Я стояла у окна, ошеломленная.

– Папа, – сквозь слезы пролепетала я, – почему ты ничего не сделал?

Снаружи медведь удовлетворенно зарычал.

– Как он нас нашел? – Казалось, отец спрашивал воздух, а не меня.

Но я знала. Это была моя вина. Я взяла Клео с собой на пляж. Мы сами поманили медведя. И внутри меня не было места, достаточно большого, чтобы вместить это знание.

Незваный гость

Медведь ушел не сразу – наш остров был для него подобен накрытому обеденному столу, причем других желающих полакомиться не наблюдалось. Весь следующий день он провел, обгладывая кости Клео, а затем добрался до курятника и пировал там. А потом пространство вокруг буквально заполонил отвратительный запах медведя. Запах проникал под дверь, через каждое окно, через каждую щель в стенах. Я перестала есть.

Отец стоял у окна, сжав кулаки. Мне показалось, что он не двигался в течение нескольких дней. У нас не водилось оружия, да оно нам и не требовалось. Я видела изображения ружей в книгах, но они были для меня чем-то фантастическим, как ведьмы или тролли. В нашей хижине был топор для рубки дров, но как только отец посмотрел в его сторону, я побежала и загородила собой дверь.

– Нет! – сказала я в ужасе.

Он уступил и, вернувшись к окну, продолжил наблюдать за медведем. Через некоторое время отец снова заговорил, его голос был тусклым и бесстрастным:

– Это самка. Если нам повезет, ее логово окажется где-нибудь в другом месте, и она снова впадет в спячку. Если у нее будут детеныши, она останется с ними и не вернется сюда еще много лет.

Ничего не оставалось, кроме как ждать.

Клео больше нет. Это случилось внезапно, и я не знала, что делать. Так убивали мышей, хватали их по ночам совиными когтями и с криком уносили в темноту, но не того, кого я любила. Я словно получила незаслуженную оплеуху, и мой мир изменился.

Однажды я, когда только училась лазить, упала с дерева. Было невысоко, но я приземлилась на спину, и земля выбила дыхание из моих легких, заставив на один долгий момент замереть меж двух миров, ни здесь, ни там. Клео тогда подбежала ко мне и облизывала мое лицо, пока я наконец не вдохнула и жизнь не вернулась ко мне с новой силой. А теперь никакой Клео не было.

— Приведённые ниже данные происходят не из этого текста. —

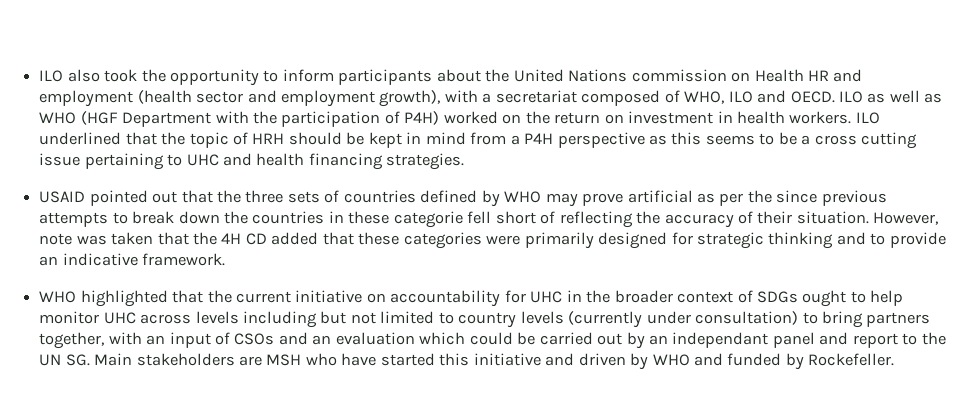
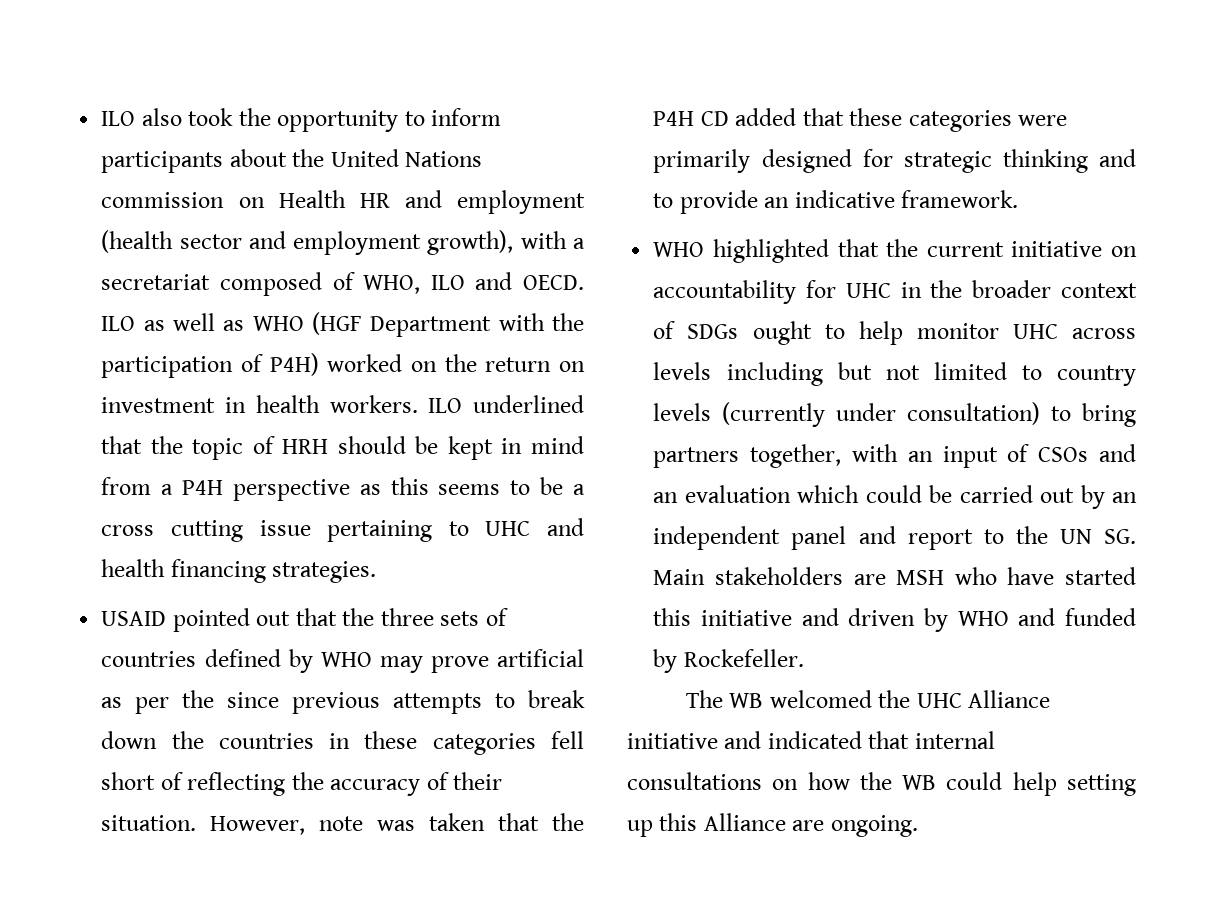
[393,211,463,228] categorie -> [432,733,536,755] categories
[221,233,242,244] 4H -> [653,111,695,126] P4H
[672,332,769,348] independant -> [653,526,781,550] independent
(895, 359) none -> [685,690,1051,708] [627,731,995,749] [627,772,1136,796] [627,813,918,837] // The WB welcomed the UHC Alliance initiative and indicated that internal consultations on how the WB could help setting up this Alliance are ongoing.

Мне хотелось кричать. Мне хотелось плакать. Мне хотелось бить отца, стены, саму себя. Мне нужно было сделать хоть что-нибудь в попытке освободиться от боли, но ничего не получалось.



Покончив с цыплятами, медведица взялась за яблони. Затем она перемахнула через забор на огород, отрывисто шлепнув лапами, и принялась рыться в картофеле и моркови. Мы смотрели, как исчезают наши запасы на зиму, поглощаемые, казалось, бездонной глоткой зверя.

Когда поляна была действительно расчищена, медведица неуклюже поднялась на наше крыльцо. С чердака я услышала, как она принюхивается к щели в двери, и замерла. Однако вскоре она утратила всякий интерес к хижине. Ей не было никакой необходимости прилагать усилия, чтобы проникнуть внутрь; наш лес и пляж были полны еды. Она скрылась за деревьями. Мы больше не видели ее, но я чувствовала ее запах каждый раз, когда открывала дверь.

– Она уйдет, когда не останется ничего съестного, – сказал отец. – Это может занять некоторое время.

Мы ждали; день за днем мой отец и я кружили друг подле друга в замкнутом пространстве. Необходимость держала нас вместе, хотя многое что и разобщало.

Каждое утро я просыпалась с твердым намерением сказать отцу, что медведица пришла из-за меня. Сказать ему, что мне очень жаль. Но всякий раз, когда я спускалась по лестнице и видела, как он смотрит в окно или на флаконы, какая-то часть меня все еще хотела обвинить его. Его секреты. Его ложь, которая все разрушила.